Теперь голуби, охваченные ужасом, подпрыгивали, силясь вырваться из удерживавших их возле колышков пут, и били крыльями так, что летели перья; от этого в воздухе вокруг них поднялось бледное облако пыли.
Нефер слышал, как в вышине сокол начал падать на приманку, и ветер, повышая тон, запел под его крыльями. Он понял, что наконец можно без опаски поднять голову, поскольку все внимание сокола сосредоточено на добыче.
Нефер посмотрел вверх и на яркой синеве неба пустыни увидел падающую птицу, птицу божественной красоты. Ее крылья были сложены за спиной, подобно до половины убранным в ножны клинкам, голова выставлена вперед. Сила и мощь птицы заставили Нефера громко вздохнуть. Он видел в клетках отца других соколов этой породы, но никогда прежде – подобного этому во всем его диком изяществе и величии. Пока сокол падал туда, где сидел Нефер, он словно бы чудесным образом вырастал, а его оперение становилось более ярким.
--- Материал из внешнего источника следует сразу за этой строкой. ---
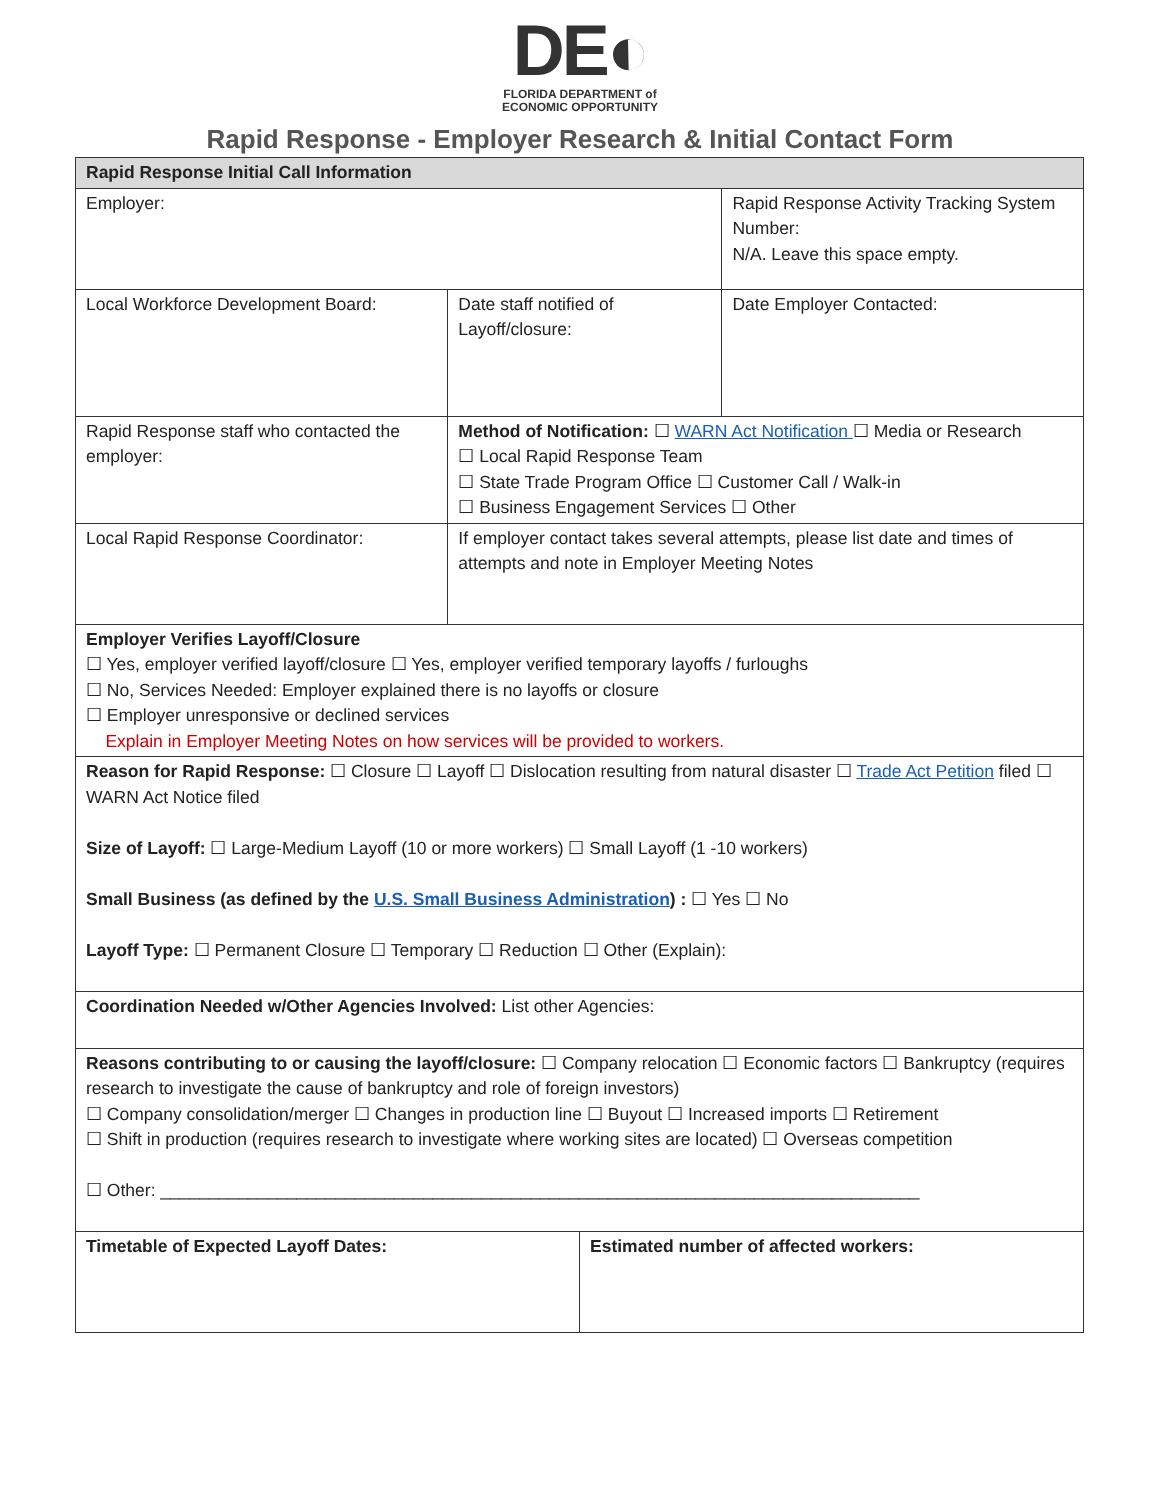DE◐
FLORIDA DEPARTMENT of
ECONOMIC OPPORTUNITY
Rapid Response - Employer Research & Initial Contact Form
| Rapid Response Initial Call Information | | | |
| --- | --- | --- | --- |
| Employer: | | | Rapid Response Activity Tracking System Number: N/A. Leave this space empty. |
| Local Workforce Development Board: | Date staff notified of Layoff/closure: | | Date Employer Contacted: |
| Rapid Response staff who contacted the employer: | Method of Notification: ☐ WARN Act Notification ☐ Media or Research ☐ Local Rapid Response Team ☐ State Trade Program Office ☐ Customer Call / Walk-in ☐ Business Engagement Services ☐ Other | | |
| Local Rapid Response Coordinator: | If employer contact takes several attempts, please list date and times of attempts and note in Employer Meeting Notes | | |
| Employer Verifies Layoff/Closure ☐ Yes, employer verified layoff/closure ☐ Yes, employer verified temporary layoffs / furloughs ☐ No, Services Needed: Employer explained there is no layoffs or closure ☐ Employer unresponsive or declined services Explain in Employer Meeting Notes on how services will be provided to workers. | | | |
| Reason for Rapid Response: ☐ Closure ☐ Layoff ☐ Dislocation resulting from natural disaster ☐ Trade Act Petition filed ☐ WARN Act Notice filed Size of Layoff: ☐ Large-Medium Layoff (10 or more workers) ☐ Small Layoff (1 -10 workers) Small Business (as defined by the U.S. Small Business Administration ) : ☐ Yes ☐ No Layoff Type: ☐ Permanent Closure ☐ Temporary ☐ Reduction ☐ Other (Explain): | | | |
| Coordination Needed w/Other Agencies Involved: List other Agencies: | | | |
| Reasons contributing to or causing the layoff/closure: ☐ Company relocation ☐ Economic factors ☐ Bankruptcy (requires research to investigate the cause of bankruptcy and role of foreign investors) ☐ Company consolidation/merger ☐ Changes in production line ☐ Buyout ☐ Increased imports ☐ Retirement ☐ Shift in production (requires research to investigate where working sites are located) ☐ Overseas competition ☐ Other: ______________________________________________________________________________ | | | |
| Timetable of Expected Layoff Dates: | | Estimated number of affected workers: | |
Изогнутый клюв был приятного темно-желтого цвета, с черным как обсидиан острым кончиком. Глаза – золотые и жестокие, с похожими на слезу отметинками во внутренних уголках, горло кремовое, в пестринках, точно мех горностая, крылья красновато-коричневые с черным, да и в целом это создание было столь изящным в каждой мелочи, что принц ни на миг не усомнился в том, что перед ним воплощение бога. Он так хотел заполучить этого сокола, что отметал всякие сомнения.
Он приготовился к моменту столкновения, когда сокол ударится о шелковую сеть и запутается в многочисленных складках, и почувствовал, как рядом с ним Таита сделал то же самое. Они были готовы броситься вперед вместе.
Затем случилось нечто невообразимое. Сокол полностью отдался падению; он летел так стремительно, что остановить его мог лишь удар в покрытое мягкими перьями тело голубя. Но вопреки всему сокол совершил невозможное и взлетел снова. Его крылья изменили форму, и мгновение сила ветра грозила оторвать их в местах сочленения с телом. Воздух засвистел в распахнутых крыльях, сокол изменил направление полета, поднялся еще выше, используя собственную скорость, чтобы дугой взмыть в небо, и через секунду превратился в черное пятнышко на синем небе. Его крик еще раз жалобно прозвучал вдалеке, и он исчез.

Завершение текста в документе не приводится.